What Are The Different Types Of Polyethylene?
PE is a polymer that belongs to the polyolefin family and is distinguished by its density and branching. Polyethylene comes in a variety of forms, each one ideally suited for a specific set of tasks. In general, High-Density Polyethylene (HDPE) is much more crystalline than Low-Density Polyethylene (LDPE). In addition, it is used in completely different situations (LDPE). LDPE is commonly found in plastic packaging, such as shopping bags and plastic wrap.
HDPE, on the other hand, is widely used in building (for example, in its use in the fabrication of drain pipes). Medical devices and bulletproof vests are among the high-performance applications of ultrahigh molecular weight polyethylene (UHMW).
What Are The Key Features Of Polyethylene?

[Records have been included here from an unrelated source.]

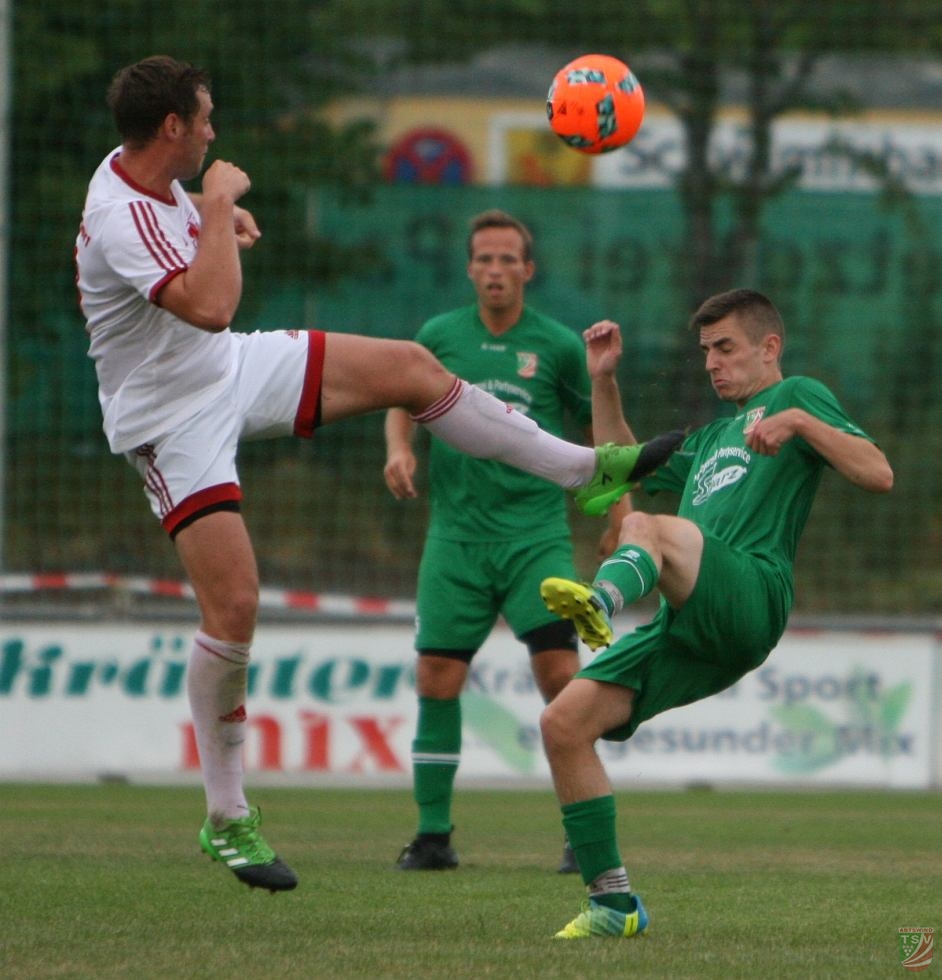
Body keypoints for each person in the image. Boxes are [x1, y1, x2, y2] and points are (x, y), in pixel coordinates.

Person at [74, 55, 682, 894]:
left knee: (409, 364)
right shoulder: (118, 211)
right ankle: (226, 818)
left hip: (224, 369)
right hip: (166, 422)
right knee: (235, 606)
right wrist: (219, 206)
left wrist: (219, 224)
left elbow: (208, 298)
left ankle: (586, 469)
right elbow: (212, 302)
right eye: (206, 118)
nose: (215, 131)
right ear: (173, 128)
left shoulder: (155, 180)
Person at [538, 289, 893, 938]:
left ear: (769, 348)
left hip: (753, 595)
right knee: (563, 723)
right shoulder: (709, 440)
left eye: (725, 348)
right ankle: (613, 905)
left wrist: (803, 425)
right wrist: (604, 380)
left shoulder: (797, 395)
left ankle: (602, 601)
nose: (711, 363)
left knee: (653, 528)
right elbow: (622, 462)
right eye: (705, 352)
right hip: (692, 621)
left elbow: (878, 472)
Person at [384, 210, 625, 874]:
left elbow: (603, 433)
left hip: (535, 539)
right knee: (437, 676)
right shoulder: (440, 336)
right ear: (469, 269)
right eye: (484, 259)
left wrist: (619, 515)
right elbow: (400, 393)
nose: (495, 270)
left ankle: (585, 836)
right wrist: (400, 448)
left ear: (528, 270)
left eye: (507, 260)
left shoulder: (555, 346)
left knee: (563, 679)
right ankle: (432, 836)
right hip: (455, 540)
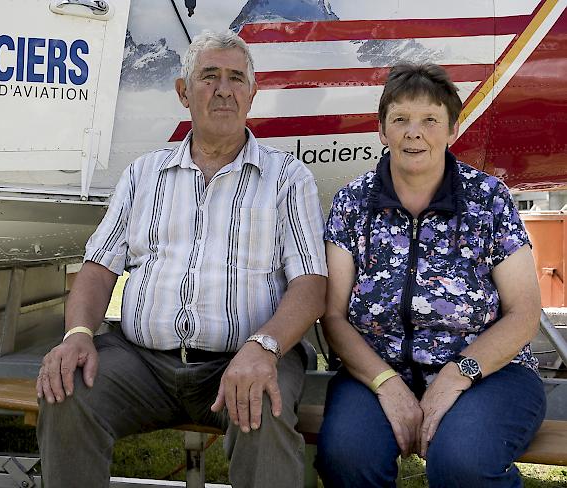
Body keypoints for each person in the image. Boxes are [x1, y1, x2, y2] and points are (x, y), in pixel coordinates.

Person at [35, 30, 327, 488]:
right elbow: (98, 267)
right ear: (183, 92)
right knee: (66, 390)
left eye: (236, 78)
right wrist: (77, 335)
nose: (224, 89)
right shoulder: (143, 174)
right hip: (142, 362)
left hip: (243, 356)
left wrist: (264, 347)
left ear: (253, 92)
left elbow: (310, 286)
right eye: (209, 77)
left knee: (263, 408)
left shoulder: (287, 178)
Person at [315, 63, 546, 487]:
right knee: (348, 458)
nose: (413, 132)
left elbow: (525, 312)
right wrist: (385, 383)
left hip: (488, 373)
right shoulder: (352, 203)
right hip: (375, 371)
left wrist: (457, 375)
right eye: (400, 119)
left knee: (463, 463)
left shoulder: (489, 200)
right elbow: (333, 316)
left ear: (452, 130)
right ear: (382, 130)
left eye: (429, 120)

PE is known as a “thermoplastic” (rather than a “thermoset”) because of how it reacts to heat. At their melting point, thermoplastic materials become liquid (110-130 degrees Celsius in the case of LDPE and HDPE respectively). Thermoplastics have the ability to be heated to their melting point, cooled, and reheated. All without any deterioration is a valuable feature. Thermoplastics like polyethylene liquefy rather than burning. Additionally, allowing them to be quickly injection moulded and then recycled.
Furthermore, thermoset plastics, on the other hand, can only be heated once (typically during the injection moulding process). The first heating allows thermoset materials to set (much like a two-part epoxy). Therefore, resulting in an irreversible chemical shift. It would burn if you tried to heat a thermoset plastic to a high temperature a second time. This property makes thermoset products unsuitable for recycling.